• Record set:
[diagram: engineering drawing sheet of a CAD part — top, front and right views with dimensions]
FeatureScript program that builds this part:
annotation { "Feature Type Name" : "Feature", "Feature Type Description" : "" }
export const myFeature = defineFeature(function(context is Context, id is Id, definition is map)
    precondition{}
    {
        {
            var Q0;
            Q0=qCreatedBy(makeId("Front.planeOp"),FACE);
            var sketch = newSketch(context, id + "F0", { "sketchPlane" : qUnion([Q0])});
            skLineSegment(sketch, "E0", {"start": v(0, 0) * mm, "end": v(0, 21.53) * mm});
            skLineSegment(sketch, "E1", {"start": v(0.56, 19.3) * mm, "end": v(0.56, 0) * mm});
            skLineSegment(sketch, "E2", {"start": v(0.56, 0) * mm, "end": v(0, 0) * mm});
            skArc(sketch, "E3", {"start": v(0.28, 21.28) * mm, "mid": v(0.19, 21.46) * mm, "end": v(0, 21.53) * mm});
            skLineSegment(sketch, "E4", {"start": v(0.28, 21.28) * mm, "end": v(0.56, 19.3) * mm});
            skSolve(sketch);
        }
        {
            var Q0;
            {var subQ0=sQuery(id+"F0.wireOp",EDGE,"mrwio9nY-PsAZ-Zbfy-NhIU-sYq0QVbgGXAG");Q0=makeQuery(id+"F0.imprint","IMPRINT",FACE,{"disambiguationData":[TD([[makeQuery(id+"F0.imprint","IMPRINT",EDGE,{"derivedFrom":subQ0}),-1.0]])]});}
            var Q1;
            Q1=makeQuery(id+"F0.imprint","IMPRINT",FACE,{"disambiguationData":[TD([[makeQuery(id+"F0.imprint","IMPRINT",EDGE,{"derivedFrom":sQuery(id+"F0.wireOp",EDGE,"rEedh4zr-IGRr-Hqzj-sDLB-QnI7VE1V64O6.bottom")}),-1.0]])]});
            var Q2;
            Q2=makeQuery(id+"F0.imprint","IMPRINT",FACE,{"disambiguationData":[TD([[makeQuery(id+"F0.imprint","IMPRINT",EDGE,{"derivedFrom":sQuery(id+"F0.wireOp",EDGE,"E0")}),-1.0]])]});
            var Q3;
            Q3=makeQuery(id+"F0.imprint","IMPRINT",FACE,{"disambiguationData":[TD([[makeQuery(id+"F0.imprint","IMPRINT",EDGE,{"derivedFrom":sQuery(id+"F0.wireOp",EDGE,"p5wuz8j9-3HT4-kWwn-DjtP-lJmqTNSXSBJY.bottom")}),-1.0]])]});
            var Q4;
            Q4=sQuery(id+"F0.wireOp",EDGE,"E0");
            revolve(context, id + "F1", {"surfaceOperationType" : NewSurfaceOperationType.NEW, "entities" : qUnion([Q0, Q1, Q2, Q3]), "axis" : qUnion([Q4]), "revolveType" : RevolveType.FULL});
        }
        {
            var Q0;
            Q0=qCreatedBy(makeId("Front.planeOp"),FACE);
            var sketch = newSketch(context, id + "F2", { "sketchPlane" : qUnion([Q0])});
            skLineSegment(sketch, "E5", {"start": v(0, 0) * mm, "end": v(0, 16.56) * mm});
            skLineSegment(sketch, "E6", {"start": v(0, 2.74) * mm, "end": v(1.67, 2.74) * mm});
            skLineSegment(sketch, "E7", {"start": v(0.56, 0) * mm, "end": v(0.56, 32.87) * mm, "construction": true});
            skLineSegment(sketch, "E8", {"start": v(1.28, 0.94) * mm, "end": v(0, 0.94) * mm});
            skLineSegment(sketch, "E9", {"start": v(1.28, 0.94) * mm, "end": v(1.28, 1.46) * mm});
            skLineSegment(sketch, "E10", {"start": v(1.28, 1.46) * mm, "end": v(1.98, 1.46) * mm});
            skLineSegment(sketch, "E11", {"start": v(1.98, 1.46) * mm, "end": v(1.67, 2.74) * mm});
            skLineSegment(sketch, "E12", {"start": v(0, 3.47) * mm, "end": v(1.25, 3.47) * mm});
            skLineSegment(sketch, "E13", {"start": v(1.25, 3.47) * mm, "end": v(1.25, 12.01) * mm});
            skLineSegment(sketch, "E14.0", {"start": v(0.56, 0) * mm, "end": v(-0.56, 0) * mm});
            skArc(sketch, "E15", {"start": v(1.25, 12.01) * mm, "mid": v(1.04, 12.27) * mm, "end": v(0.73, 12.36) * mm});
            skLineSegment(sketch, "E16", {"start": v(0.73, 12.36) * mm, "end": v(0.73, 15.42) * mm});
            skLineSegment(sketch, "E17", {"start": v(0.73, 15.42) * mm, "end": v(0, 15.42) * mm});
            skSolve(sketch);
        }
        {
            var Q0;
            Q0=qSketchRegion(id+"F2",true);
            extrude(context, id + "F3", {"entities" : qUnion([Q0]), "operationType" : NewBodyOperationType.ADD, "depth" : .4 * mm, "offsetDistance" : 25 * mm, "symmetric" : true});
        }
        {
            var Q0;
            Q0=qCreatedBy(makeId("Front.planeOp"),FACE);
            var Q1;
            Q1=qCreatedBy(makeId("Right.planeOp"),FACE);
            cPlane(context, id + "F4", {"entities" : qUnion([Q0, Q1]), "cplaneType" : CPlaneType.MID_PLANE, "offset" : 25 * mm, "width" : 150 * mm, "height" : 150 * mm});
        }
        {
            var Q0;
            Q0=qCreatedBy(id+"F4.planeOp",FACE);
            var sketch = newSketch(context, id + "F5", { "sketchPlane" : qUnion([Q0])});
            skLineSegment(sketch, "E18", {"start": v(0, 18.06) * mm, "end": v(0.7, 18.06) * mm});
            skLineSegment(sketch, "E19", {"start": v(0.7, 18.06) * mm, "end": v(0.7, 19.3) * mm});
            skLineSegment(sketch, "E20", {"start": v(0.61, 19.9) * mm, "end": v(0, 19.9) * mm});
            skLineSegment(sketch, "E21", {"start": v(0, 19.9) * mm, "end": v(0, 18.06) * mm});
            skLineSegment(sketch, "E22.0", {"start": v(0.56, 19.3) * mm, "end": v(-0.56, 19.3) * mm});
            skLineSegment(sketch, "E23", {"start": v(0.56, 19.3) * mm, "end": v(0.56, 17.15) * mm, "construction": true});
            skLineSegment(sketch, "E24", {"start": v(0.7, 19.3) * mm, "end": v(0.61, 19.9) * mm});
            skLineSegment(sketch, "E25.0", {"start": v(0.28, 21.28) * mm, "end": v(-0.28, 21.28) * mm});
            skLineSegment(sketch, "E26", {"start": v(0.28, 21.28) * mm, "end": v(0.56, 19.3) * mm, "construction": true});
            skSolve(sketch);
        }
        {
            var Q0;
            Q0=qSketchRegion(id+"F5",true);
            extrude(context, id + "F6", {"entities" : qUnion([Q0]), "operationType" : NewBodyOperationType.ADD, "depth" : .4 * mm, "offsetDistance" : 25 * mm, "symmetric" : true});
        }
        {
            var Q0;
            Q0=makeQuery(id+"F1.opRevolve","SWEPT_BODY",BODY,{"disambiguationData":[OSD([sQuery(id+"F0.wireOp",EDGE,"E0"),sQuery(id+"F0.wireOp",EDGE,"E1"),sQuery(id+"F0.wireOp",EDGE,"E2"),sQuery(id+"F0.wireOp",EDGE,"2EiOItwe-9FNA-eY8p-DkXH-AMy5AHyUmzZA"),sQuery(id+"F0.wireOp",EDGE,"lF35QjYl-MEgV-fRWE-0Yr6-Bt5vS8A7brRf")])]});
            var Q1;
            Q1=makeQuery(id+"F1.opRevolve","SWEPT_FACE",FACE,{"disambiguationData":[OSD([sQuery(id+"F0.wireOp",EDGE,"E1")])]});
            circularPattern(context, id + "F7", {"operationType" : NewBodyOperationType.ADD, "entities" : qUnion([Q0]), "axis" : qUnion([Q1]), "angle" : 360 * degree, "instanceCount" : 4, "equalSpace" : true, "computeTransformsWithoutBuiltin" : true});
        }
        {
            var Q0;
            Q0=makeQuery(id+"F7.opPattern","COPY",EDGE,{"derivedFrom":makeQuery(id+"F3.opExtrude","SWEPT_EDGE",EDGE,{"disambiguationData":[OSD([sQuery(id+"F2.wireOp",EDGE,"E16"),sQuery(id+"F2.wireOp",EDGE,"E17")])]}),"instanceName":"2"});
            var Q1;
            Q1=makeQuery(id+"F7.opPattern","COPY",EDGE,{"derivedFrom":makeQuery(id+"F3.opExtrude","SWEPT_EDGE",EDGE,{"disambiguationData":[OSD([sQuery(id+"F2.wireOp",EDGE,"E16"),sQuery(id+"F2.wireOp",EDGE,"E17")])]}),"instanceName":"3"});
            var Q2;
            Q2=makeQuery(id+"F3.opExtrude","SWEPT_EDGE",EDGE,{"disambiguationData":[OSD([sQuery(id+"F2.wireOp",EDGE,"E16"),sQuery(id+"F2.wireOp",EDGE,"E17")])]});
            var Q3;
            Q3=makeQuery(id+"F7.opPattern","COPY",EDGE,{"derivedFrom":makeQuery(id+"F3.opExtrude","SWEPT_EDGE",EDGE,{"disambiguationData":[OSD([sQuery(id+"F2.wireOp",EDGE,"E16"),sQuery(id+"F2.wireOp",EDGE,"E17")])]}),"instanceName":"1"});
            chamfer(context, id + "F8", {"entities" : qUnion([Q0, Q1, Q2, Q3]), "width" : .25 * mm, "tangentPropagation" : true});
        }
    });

• Problem description:
Recast the entries, from their start through the line containing "v(0.19, 21.46) *", as a Markdown table with columns Row and Line, giving each non-blank line its own numbered row.

• Result for this task:
| Row | Line |
|---|---|
| 1 | [diagram: engineering drawing sheet of a CAD part — top, front and right views with dimensions] |
| 2 | FeatureScript program that builds this part: |
| 3 | annotation { "Feature Type Name" : "Feature", "Feature Type Description" : "" } |
| 4 | export const myFeature = defineFeature(function(context is Context, id is Id, definition is map) |
| 5 |     precondition{} |
| 6 |     { |
| 7 |         { |
| 8 |             var Q0; |
| 9 |             Q0=qCreatedBy(makeId("Front.planeOp"),FACE); |
| 10 |             var sketch = newSketch(context, id + "F0", { "sketchPlane" : qUnion([Q0])}); |
| 11 |             skLineSegment(sketch, "E0", {"start": v(0, 0) * mm, "end": v(0, 21.53) * mm}); |
| 12 |             skLineSegment(sketch, "E1", {"start": v(0.56, 19.3) * mm, "end": v(0.56, 0) * mm}); |
| 13 |             skLineSegment(sketch, "E2", {"start": v(0.56, 0) * mm, "end": v(0, 0) * mm}); |
| 14 |             skArc(sketch, "E3", {"start": v(0.28, 21.28) * mm, "mid": v(0.19, 21.46) * mm, "end": v(0, 21.53) * mm}); |